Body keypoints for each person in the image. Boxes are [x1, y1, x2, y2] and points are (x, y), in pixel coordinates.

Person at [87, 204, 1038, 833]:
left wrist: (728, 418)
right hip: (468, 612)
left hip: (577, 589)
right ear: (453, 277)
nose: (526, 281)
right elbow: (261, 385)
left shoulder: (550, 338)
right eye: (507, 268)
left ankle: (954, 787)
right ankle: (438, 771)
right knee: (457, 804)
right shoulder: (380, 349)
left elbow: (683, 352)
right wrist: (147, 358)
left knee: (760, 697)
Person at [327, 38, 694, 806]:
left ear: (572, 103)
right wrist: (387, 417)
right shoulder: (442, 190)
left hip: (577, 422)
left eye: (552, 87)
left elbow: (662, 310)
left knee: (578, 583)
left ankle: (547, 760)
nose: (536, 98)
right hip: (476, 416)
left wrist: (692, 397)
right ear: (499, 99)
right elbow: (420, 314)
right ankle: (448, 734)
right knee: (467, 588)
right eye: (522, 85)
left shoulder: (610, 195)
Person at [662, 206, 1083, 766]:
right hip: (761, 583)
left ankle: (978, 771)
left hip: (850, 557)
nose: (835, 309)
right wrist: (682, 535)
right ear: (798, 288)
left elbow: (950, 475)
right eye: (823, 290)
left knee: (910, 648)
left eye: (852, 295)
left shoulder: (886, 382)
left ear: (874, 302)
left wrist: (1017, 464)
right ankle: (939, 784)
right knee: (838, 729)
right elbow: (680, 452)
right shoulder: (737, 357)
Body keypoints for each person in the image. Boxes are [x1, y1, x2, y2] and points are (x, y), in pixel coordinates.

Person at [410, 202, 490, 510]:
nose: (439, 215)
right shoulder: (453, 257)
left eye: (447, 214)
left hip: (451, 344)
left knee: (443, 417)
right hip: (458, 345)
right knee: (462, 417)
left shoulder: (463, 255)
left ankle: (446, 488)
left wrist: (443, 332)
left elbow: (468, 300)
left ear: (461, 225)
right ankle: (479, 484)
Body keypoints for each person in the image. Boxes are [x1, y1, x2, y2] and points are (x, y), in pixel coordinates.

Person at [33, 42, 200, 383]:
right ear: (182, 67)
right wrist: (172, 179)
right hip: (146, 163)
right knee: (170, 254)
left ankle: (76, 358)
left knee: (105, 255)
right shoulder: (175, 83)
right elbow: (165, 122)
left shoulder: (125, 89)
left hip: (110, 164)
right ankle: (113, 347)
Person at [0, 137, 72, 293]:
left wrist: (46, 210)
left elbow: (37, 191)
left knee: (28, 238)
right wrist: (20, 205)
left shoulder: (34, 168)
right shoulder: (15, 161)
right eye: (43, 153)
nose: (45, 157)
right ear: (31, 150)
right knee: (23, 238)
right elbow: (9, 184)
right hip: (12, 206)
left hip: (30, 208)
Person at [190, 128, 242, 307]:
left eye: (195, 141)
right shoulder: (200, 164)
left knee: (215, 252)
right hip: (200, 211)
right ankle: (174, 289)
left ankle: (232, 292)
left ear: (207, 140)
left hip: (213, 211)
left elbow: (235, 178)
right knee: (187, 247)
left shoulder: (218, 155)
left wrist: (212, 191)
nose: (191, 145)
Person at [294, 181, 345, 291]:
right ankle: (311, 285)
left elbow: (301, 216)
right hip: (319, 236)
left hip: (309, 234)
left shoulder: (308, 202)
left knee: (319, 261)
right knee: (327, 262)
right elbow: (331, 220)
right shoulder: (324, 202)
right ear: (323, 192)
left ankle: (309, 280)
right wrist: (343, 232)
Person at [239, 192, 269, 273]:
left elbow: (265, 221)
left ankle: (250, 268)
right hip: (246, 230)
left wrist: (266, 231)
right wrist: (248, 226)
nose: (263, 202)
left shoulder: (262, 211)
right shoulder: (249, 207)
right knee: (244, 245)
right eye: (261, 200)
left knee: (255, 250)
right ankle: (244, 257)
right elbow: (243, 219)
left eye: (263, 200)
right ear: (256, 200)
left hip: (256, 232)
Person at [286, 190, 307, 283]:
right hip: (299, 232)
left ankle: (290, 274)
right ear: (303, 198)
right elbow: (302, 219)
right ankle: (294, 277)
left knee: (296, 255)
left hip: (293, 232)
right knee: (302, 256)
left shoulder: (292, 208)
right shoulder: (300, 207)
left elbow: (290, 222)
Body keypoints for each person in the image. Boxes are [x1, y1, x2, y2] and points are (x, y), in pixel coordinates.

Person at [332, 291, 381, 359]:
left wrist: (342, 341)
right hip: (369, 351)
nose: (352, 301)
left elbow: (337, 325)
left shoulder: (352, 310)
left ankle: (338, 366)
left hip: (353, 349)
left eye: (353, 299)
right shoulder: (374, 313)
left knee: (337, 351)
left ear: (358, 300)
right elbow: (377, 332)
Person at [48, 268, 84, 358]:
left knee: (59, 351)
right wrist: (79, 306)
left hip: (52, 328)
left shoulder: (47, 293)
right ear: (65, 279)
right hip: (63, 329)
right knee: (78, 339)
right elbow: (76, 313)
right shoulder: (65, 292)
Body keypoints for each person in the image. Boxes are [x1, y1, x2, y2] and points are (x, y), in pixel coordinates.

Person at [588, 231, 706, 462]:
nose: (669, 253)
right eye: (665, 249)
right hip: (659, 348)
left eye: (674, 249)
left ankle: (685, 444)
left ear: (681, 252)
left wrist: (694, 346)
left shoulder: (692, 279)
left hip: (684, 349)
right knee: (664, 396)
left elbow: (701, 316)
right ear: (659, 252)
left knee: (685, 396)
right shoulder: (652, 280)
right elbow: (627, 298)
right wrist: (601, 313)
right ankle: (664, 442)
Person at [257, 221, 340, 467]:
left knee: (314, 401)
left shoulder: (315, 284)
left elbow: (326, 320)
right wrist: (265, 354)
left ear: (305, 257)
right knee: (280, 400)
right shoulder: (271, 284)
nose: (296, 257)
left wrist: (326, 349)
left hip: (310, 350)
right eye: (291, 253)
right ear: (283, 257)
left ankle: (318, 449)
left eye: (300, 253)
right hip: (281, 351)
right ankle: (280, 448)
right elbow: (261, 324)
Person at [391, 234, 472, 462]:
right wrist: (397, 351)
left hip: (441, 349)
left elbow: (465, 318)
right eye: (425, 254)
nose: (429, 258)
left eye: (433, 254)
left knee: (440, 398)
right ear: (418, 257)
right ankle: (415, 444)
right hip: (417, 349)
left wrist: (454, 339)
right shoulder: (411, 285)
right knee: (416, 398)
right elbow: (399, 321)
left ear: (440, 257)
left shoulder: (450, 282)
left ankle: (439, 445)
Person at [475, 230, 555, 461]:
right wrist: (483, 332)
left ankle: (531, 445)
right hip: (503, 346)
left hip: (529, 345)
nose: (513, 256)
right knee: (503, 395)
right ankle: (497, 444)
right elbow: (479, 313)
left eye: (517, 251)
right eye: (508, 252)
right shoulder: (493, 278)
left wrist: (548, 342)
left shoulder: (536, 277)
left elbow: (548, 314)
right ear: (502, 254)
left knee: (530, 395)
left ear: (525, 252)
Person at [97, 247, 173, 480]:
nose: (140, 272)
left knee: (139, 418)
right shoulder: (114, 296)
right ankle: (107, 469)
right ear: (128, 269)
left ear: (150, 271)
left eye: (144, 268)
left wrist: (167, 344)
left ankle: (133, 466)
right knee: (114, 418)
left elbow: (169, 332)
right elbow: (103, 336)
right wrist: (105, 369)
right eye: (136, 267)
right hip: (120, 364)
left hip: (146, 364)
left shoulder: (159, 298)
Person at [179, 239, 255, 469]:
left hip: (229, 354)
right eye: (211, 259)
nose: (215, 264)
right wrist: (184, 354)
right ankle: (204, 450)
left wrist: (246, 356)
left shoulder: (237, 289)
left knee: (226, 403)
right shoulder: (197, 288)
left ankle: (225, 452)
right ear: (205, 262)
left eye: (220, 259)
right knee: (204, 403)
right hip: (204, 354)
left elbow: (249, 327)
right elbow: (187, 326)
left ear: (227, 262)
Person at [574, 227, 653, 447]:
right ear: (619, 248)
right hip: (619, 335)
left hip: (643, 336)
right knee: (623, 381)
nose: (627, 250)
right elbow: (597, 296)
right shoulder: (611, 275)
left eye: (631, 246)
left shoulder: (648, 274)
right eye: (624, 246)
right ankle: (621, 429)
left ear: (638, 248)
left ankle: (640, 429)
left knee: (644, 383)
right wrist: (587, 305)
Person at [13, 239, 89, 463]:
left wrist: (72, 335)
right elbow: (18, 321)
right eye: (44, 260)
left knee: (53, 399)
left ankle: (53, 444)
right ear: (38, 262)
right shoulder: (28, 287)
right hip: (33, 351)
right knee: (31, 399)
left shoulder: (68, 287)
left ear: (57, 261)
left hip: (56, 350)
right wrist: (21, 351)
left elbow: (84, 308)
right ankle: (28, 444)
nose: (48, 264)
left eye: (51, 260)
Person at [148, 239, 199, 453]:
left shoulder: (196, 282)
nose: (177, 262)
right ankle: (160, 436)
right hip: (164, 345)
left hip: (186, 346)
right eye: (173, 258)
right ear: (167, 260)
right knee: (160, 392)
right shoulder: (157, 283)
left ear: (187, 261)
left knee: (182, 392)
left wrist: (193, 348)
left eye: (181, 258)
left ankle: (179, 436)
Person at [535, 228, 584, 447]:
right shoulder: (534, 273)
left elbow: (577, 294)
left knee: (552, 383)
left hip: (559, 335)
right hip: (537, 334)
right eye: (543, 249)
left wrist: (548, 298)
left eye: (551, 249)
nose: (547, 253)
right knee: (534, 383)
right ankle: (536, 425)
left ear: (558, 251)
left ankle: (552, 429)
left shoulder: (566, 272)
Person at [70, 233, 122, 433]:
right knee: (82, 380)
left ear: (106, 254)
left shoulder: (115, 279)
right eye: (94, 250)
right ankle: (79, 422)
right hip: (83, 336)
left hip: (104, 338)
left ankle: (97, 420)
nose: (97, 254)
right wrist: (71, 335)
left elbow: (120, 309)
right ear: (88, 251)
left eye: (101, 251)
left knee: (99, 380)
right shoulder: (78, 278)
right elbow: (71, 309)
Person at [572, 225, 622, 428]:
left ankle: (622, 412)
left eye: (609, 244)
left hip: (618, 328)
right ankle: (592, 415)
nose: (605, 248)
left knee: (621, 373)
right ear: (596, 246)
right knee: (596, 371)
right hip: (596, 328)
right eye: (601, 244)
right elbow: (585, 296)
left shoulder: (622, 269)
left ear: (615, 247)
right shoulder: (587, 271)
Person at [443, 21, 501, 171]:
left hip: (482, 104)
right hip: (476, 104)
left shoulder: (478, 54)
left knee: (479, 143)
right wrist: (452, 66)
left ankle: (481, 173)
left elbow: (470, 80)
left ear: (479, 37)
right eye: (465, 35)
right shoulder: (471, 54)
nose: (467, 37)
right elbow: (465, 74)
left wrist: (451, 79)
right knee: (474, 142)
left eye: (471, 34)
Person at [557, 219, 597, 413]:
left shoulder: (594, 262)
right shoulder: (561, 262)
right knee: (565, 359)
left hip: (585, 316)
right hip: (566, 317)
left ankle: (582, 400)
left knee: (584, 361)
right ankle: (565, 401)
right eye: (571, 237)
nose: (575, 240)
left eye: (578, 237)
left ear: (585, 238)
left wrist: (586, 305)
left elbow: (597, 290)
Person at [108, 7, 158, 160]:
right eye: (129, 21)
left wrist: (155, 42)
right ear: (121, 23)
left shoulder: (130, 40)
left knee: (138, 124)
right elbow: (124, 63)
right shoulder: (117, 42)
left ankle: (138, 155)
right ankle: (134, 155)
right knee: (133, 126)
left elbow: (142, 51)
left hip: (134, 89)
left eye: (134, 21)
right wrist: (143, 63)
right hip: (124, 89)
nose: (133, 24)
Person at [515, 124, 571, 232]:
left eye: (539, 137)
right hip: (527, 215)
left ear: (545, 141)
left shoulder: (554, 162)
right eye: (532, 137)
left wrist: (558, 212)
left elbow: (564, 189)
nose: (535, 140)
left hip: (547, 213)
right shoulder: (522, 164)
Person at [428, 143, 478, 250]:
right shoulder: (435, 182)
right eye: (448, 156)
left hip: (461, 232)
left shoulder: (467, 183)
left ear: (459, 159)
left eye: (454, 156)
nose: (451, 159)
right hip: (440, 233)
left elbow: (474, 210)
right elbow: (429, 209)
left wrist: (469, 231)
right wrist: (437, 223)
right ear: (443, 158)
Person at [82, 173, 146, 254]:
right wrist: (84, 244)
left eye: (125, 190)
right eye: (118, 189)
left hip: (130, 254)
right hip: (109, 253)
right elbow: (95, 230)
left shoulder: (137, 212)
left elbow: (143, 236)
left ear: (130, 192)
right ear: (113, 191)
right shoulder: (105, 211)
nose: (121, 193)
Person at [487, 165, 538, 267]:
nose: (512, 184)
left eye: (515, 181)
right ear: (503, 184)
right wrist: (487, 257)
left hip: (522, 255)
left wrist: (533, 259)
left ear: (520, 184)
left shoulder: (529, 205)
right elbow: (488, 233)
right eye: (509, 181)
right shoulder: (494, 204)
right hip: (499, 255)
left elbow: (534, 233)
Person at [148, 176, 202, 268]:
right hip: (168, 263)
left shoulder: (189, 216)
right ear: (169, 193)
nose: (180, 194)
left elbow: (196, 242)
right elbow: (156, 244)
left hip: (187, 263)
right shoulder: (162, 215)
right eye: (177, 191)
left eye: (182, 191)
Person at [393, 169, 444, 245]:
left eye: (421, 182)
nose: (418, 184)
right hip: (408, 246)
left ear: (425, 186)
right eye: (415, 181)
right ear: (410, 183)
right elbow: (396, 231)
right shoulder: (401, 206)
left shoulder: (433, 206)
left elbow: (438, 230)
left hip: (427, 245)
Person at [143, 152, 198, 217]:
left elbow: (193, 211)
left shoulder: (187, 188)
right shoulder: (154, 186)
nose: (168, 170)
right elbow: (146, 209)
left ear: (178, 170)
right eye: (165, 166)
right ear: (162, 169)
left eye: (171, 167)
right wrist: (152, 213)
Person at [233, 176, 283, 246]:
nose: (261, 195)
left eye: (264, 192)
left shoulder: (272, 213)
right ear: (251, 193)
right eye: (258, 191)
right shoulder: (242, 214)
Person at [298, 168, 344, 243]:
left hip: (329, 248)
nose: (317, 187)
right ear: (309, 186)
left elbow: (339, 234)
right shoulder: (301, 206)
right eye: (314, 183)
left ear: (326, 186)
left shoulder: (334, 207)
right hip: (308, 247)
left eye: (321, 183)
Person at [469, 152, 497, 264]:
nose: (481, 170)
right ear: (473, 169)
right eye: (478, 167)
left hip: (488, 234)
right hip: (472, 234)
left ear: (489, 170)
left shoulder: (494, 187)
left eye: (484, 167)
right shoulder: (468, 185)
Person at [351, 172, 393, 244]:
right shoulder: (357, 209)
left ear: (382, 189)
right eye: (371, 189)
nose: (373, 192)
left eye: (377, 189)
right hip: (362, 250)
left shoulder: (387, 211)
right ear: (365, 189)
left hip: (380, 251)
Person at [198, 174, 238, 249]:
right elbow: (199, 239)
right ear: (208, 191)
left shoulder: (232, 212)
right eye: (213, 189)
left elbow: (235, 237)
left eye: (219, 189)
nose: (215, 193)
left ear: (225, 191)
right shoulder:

* * * * * * * * *

(EXERCISE DESCRIPTION):
The expected answer is an exact copy of the lines above, beginning at the line with "right knee: (416, 398)" and ending at the line with "left shoulder: (237, 289)", with both ends in.

(TASK ANSWER):
right knee: (416, 398)
right elbow: (399, 321)
left ear: (440, 257)
left shoulder: (450, 282)
left ankle: (439, 445)
Person at [475, 230, 555, 461]:
right wrist: (483, 332)
left ankle: (531, 445)
right hip: (503, 346)
left hip: (529, 345)
nose: (513, 256)
right knee: (503, 395)
right ankle: (497, 444)
right elbow: (479, 313)
left eye: (517, 251)
right eye: (508, 252)
right shoulder: (493, 278)
left wrist: (548, 342)
left shoulder: (536, 277)
left elbow: (548, 314)
right ear: (502, 254)
left knee: (530, 395)
left ear: (525, 252)
Person at [97, 247, 173, 480]:
nose: (140, 272)
left knee: (139, 418)
right shoulder: (114, 296)
right ankle: (107, 469)
right ear: (128, 269)
left ear: (150, 271)
left eye: (144, 268)
left wrist: (167, 344)
left ankle: (133, 466)
right knee: (114, 418)
left elbow: (169, 332)
right elbow: (103, 336)
right wrist: (105, 369)
right eye: (136, 267)
right hip: (120, 364)
left hip: (146, 364)
left shoulder: (159, 298)
Person at [179, 239, 255, 469]:
left hip: (229, 354)
right eye: (211, 259)
nose: (215, 264)
right wrist: (184, 354)
right ankle: (204, 450)
left wrist: (246, 356)
left shoulder: (237, 289)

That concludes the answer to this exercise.